Thyroid Problems in Cats

Thyroid problems are caused by the malfunction of thyroid glands situated in the neck. The thyroid is an endocrine gland which produces thyroxin and other hormones. When the thyroid glands produce thyroxin in excess, the resulting condition is called hyperthyroidism; when the thyroxin is produced in smaller quantities, the cat has hypothyroidism.

In cats, hyperthyroidism is more common. Hypothyroidism usually appears as a consequence of hyperthyroidism treatment. While hyperthyroidism can be life threatening, hypothyroidism allows the cat to lead an almost normal life.

Symptoms of Thyroid Problems

Hyperthyroidism occurs when the excess thyroxin speeds up the metabolism. Hyperthyroidism is signaled by:

  • Increase in appetite, while the cat keeps loosing weight
  • Vomiting right after meals
  • Bald spots can appear in the cat's fur
  • Coarse fur
  • Oily skin and even acne, especially in the chin area
  • A foul-smelling liquid stool
  • The cat becomes very restless
  • Insomnia
  • Heart problems, due to the increased metabolism, which dictates a faster heart rate
  • Accumulation of fluid in the chest and respiratory symptoms
  • Kidney malfunction

Often, some symptoms of hyperthyroidism can be mistaken for those of old age, so tests are needed to establish the pet’s condition.

Hypothyroidism involves a slower metabolism and causes:

  • A decrease in appetite, while the cat is gaining weight
  • Constipation
  • Dry skin
  • The cat is sluggish,
  • The cat’s fur looses shine and becomes harsh just as in the case of hyperthyroidism.

Causes of Thyroid Problems in Cats

Hyperthyroidism is usually caused by the presence of a tumor on one or both thyroid glands. Tumors can be cancerous but only 2 to 3% of the cases are actually malignant.

Hypothyroidism typically appears after a hyperthyroidism treatment. The removal of thyroid glands as well as the radioactive iodine treatment for hyperthyroidism will cause symptoms of hypothyroidism.

Hypothyroidism can also be caused by deficiencies of iodine in the cat's diet.

Treatment of Thyroid Problems in Cats

As far as hyperthyroidism treatment goes, there are several options:

  • Anti-thyroid medication is the first and most common option due to the fact that this is less invasive and inexpensive.

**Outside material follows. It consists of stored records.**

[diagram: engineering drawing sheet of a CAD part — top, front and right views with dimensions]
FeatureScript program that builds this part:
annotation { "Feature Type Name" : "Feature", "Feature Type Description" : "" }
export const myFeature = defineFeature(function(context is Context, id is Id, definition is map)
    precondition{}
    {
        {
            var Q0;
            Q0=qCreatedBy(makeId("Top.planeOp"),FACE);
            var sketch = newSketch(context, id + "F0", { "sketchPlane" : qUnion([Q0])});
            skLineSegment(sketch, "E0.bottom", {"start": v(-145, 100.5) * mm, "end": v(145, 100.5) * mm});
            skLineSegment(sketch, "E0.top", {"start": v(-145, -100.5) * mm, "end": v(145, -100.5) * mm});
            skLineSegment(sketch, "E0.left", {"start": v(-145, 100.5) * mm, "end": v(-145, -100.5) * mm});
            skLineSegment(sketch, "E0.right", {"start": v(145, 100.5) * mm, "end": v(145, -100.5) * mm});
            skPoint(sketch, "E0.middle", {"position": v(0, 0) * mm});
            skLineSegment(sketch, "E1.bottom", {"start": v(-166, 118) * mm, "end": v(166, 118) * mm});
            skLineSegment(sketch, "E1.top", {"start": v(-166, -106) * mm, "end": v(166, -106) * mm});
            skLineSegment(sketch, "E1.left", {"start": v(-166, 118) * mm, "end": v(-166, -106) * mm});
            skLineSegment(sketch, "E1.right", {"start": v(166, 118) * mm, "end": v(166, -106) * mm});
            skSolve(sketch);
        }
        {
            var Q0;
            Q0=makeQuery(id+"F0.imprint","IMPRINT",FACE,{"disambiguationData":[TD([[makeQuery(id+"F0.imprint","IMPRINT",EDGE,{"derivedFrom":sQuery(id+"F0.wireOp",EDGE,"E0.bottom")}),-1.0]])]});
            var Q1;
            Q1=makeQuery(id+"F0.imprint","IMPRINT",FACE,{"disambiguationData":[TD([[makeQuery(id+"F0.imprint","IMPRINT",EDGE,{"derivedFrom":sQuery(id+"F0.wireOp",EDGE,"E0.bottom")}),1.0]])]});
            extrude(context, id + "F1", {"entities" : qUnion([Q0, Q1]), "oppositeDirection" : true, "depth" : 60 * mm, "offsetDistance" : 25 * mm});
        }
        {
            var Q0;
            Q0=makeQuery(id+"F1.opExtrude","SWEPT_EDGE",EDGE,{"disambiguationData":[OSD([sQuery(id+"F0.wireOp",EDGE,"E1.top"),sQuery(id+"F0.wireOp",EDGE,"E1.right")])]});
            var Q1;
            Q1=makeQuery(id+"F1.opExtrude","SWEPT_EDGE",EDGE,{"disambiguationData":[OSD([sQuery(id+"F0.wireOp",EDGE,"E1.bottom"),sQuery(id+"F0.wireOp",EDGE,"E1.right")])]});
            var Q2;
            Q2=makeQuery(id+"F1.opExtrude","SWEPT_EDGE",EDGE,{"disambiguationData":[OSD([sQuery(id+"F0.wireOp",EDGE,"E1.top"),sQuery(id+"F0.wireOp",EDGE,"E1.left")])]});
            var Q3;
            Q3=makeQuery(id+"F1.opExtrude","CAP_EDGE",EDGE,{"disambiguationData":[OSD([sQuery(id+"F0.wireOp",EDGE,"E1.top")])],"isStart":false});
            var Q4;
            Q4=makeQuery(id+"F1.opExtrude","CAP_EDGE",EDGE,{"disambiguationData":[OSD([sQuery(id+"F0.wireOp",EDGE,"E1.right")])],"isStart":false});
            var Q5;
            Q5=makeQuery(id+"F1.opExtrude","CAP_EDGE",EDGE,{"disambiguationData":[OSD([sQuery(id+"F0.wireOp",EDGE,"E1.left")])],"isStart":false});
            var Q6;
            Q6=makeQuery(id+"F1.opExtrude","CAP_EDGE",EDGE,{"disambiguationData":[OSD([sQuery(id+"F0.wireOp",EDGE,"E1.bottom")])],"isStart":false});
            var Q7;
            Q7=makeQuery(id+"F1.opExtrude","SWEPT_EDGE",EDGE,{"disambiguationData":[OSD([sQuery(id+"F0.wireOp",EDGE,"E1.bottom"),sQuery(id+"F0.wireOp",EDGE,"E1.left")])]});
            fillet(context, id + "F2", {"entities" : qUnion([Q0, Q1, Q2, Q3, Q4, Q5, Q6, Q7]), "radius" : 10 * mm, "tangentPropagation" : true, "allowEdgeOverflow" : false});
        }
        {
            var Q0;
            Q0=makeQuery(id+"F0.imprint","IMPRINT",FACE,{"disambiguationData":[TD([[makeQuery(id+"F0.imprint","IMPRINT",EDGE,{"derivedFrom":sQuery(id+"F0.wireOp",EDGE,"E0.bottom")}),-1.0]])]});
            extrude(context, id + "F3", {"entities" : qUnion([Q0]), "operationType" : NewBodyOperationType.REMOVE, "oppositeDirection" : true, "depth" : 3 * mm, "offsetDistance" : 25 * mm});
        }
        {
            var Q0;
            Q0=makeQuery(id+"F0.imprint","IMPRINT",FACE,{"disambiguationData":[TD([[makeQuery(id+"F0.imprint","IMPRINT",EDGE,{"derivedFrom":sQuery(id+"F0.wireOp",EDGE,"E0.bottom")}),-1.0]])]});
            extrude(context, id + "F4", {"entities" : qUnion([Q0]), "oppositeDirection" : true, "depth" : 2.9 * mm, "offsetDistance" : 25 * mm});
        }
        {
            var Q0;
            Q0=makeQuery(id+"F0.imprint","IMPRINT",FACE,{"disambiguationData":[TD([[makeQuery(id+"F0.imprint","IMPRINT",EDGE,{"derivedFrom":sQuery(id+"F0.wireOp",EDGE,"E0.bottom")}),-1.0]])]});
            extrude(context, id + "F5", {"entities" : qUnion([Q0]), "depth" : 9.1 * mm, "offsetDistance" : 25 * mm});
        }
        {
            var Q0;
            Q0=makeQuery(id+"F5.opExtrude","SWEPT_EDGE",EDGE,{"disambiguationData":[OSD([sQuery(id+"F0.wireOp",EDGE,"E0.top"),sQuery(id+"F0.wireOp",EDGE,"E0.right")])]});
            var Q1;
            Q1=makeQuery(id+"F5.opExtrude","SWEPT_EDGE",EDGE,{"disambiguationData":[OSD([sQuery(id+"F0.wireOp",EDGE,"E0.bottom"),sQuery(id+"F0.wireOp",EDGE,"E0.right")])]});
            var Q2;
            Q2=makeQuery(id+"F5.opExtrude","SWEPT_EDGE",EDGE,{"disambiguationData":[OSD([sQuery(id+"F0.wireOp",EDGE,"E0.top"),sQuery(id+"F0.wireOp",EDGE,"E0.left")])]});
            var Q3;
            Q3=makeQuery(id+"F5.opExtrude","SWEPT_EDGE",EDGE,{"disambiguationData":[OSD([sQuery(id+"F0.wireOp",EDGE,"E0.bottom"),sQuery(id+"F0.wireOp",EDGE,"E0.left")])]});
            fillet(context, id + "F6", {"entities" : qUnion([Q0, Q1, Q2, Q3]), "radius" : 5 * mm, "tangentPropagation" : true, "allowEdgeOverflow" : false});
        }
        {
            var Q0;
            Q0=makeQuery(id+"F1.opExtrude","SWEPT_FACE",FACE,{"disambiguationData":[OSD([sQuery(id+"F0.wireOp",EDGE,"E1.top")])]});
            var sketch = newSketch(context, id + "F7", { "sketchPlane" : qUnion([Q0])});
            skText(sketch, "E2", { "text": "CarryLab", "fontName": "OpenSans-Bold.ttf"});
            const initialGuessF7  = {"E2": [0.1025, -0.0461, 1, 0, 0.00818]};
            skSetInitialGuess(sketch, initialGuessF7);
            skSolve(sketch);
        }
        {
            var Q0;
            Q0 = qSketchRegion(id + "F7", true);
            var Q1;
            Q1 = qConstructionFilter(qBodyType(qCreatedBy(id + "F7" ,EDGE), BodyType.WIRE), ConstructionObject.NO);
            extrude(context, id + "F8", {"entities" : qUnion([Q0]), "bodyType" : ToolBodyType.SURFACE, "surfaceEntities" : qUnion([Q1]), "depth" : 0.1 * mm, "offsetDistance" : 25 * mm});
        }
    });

This type of treatment will not eliminate a tumor, but will keep the symptoms under control. Medication has to be given once or twice a day and the cat will be under constant monitoring for the rest of his life. There are side-effects such as vomiting and lethargy and more severe side-effects involving damage to the liver and the bone marrow.
  • Surgery is recommended when only one of the thyroid glands has to be removed. However, there is a risk that the other gland will become hyperactive or will develop a tumor in time. Surgery is also a very expensive solution and the cat has to be under anesthesia.
  • Radioactive iodine treatment can be the safest treatment as it only involves one injection, but it is an expensive treatment. After the treatment the cat has to stay in quarantine until the radiation levels are no longer dangerous.